Henry’s role in the episode

At the start of season 8 episode 13 "Do Not Send Us Astray," Henry asks to help the conglomerate of Hilltop, Alexandria, and Kingdom people fight the approaching Saviors.

However, both Carol and King Ezekiel refuse, telling him it isn’t safe for him. Henry listens to them, at least for the first half of the episode. Then, before the recently-turned Walkers start their attack, Henry sneaks off to the pen holding the Hilltop’s Savior prisoners. Unlocking the gate, he enters and gives them a choice; surrender the man who killed his brother, or he will start shooting. Before he can get to the shooting part, though, Walkers attack the pen, and he is rushed by the prisoners as they escape into the night. The episode ends with Carol and Ezekiel asking, “Where’s Henry?”

Similarities to Carl

Henry is proving to be the next generation Carl in many ways. Like young Carl, Henry is fueled by anger and the need to prove himself capable of protecting his people. In season 3, Carl, still reeling from the death of his mother and attacks from an opposing group, kills a young man in cold blood, and is convinced he had to do it to protect his family and friends.

In a similar scene, Henry, in the season 8 mid-season premiere, kills Gavin, a Savior lieutenant, from behind, also convinced it was the right thing to do. Henry, too, is fueled by vengeance, after his brother was killed by Saviors in the previous season (by one of the prisoners now being held at the Hilltop).

But like Carl, Henry’s actions don’t always lead to good outcomes. In season 2, Carl teases a Walker out of a bog it was stuck in, only to see it kill a member of his group later in the episode. Henry’s fumble with the prisoners could also lead to deaths of people in his group, as many of the released make their way back to the Saviors to join their ranks. Henry and young Carl are both plagued by the desire to not be seen as kids, while still acting very childlike in their execution of plans.

What’s next for Henry?

All may not be lost for "The Walking Dead"'s most recent prominent screen-time child. Carl was supposed to have a very big storyline coming up in the show, per the comics.

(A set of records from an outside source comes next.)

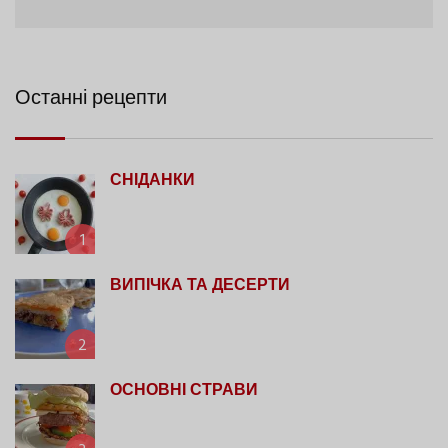
Останні рецепти
СНІДАНКИ
1
ВИПІЧКА ТА ДЕСЕРТИ
2
ОСНОВНІ СТРАВИ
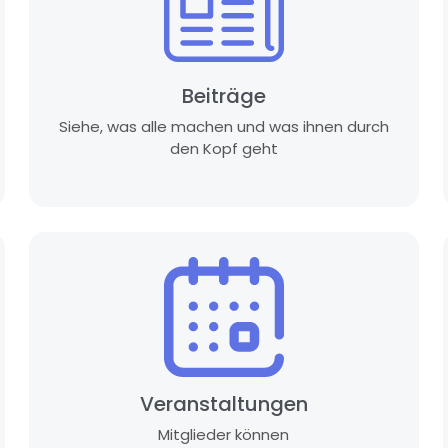
Beiträge
Siehe, was alle machen und was ihnen durch
den Kopf geht
Veranstaltungen
Mitglieder können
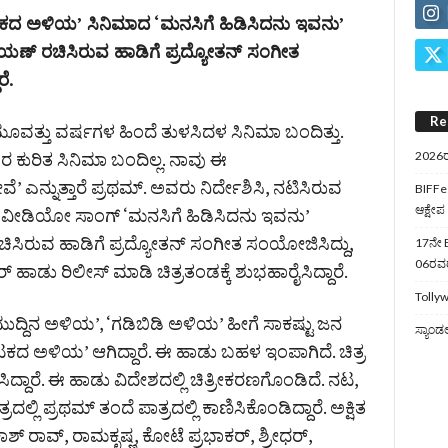
ನಾಟಕದ ಅಳಿಯ’ ಸಿನಿಮಾದ ‘ಮನಸಿಗೆ ಹಿಡಿಸಿದನು ಇವನು’
ಯಣ್‌ ರಚಿಸಿರುವ ಹಾಡಿಗೆ ಪ್ರದ್ಯೋತನ್‌ ಸಂಗೀತ
ೆ.
Re
ವತ್ತು ವರ್ಷಗಳ ಹಿಂದೆ ತುಳಸಿದಳ ಸಿನಿಮಾ ಬಂದಿತ್ತು.
ಕುರಿತ ಸಿನಿಮಾ ಬಂದಿಲ್ಲ. ನಾವು ಈ
2026ರ
’ ಎನ್ನುತ್ತಾರೆ ಪ್ರಥಮ್‌. ಅವರು ನಿರ್ದೇಶಿಸಿ, ನಟಿಸಿರುವ
BIFFes
ಆಕ್ಷೇಪ
ೀಡಿಯೋ ಸಾಂಗ್‌ ‘ಮನಸಿಗೆ ಹಿಡಿಸಿದನು ಇವನು’
ಸಿರುವ ಹಾಡಿಗೆ ಪ್ರದ್ಯೋತನ್‌ ಸಂಗೀತ ಸಂಯೋಜಿಸಿದ್ದು,
17ನೇ B
06ರವರೆ
‌ ಹಾಡು ರಿಲೀಸ್‌ ಮಾಡಿ ಚಿತ್ರತಂಡಕ್ಕೆ ಶುಭಹಾರೈಸಿದ್ದಾರೆ.
Tollyw
ಮುದ್ದಿನ ಅಳಿಯ’, ‘ಗಡಿಬಿಡಿ ಅಳಿಯ’ ಹೀಗೆ ಸಾಕಷ್ಟು ಜನ
ಸ್ಯಾಂಡ
ಟಕದ ಅಳಿಯ’ ಆಗಿದ್ದಾರೆ. ಈ ಹಾಡು ಬಹಳ ಇಂಪಾಗಿದೆ. ಚಿತ್ರ
ಸಿದ್ದಾರೆ. ಈ ಹಾಡು ವಿದೇಶದಲ್ಲಿ ಚಿತ್ರೀಕರಣಗೊಂಡಿದೆ. ನಟ,
ಲಿ ಪ್ರಥಮ್‌ ತಂದೆ ಪಾತ್ರದಲ್ಲಿ ಕಾಣಿಸಿಕೊಂಡಿದ್ದಾರೆ. ಅಕ್ಷಿತ
ಾಶ್ ರಾವ್, ರಾಮಕೃಷ್ಣ, ಕೋಟೆ ಪ್ರಭಾಕರ್, ಶ್ರೀಧರ್,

If the show follows the source material [VIDEO], the group will face off with the Whisperers next, a group Carl becomes entangled with. Though Chandler Riggs would have no doubt played the part beautifully, many of the things Carl does during the next phase are so poignant because of his youth in the comics. Henry, played by 11-year-old actor Macsen Lintz, is closer to the age Carl is supposed to be in the comics. We could see Henry take Carl’s place in the Whisperers’ storyline, as we’ve seen other characters trade comic plots in the past.

However, this is assuming Henry lives to see the Whisperers enter the playing field, as he has presumably run off to confront the fleeing Saviors, with no back up to speak of. There’s also the time jump to worry about; if it is meant the be as significant as the first episode of the season suggests, young Henry might be too old to serve as new Carl, meaning either a recast for him or an untimely death to free up a role for the next new Carl.

Do you think Henry is going to take up the mantle of Carl’s story? Or do you think he is another child destined for a vicious fate? If there is anything we can expect from "The Walking Dead," it’s the short shelf life for their underage characters.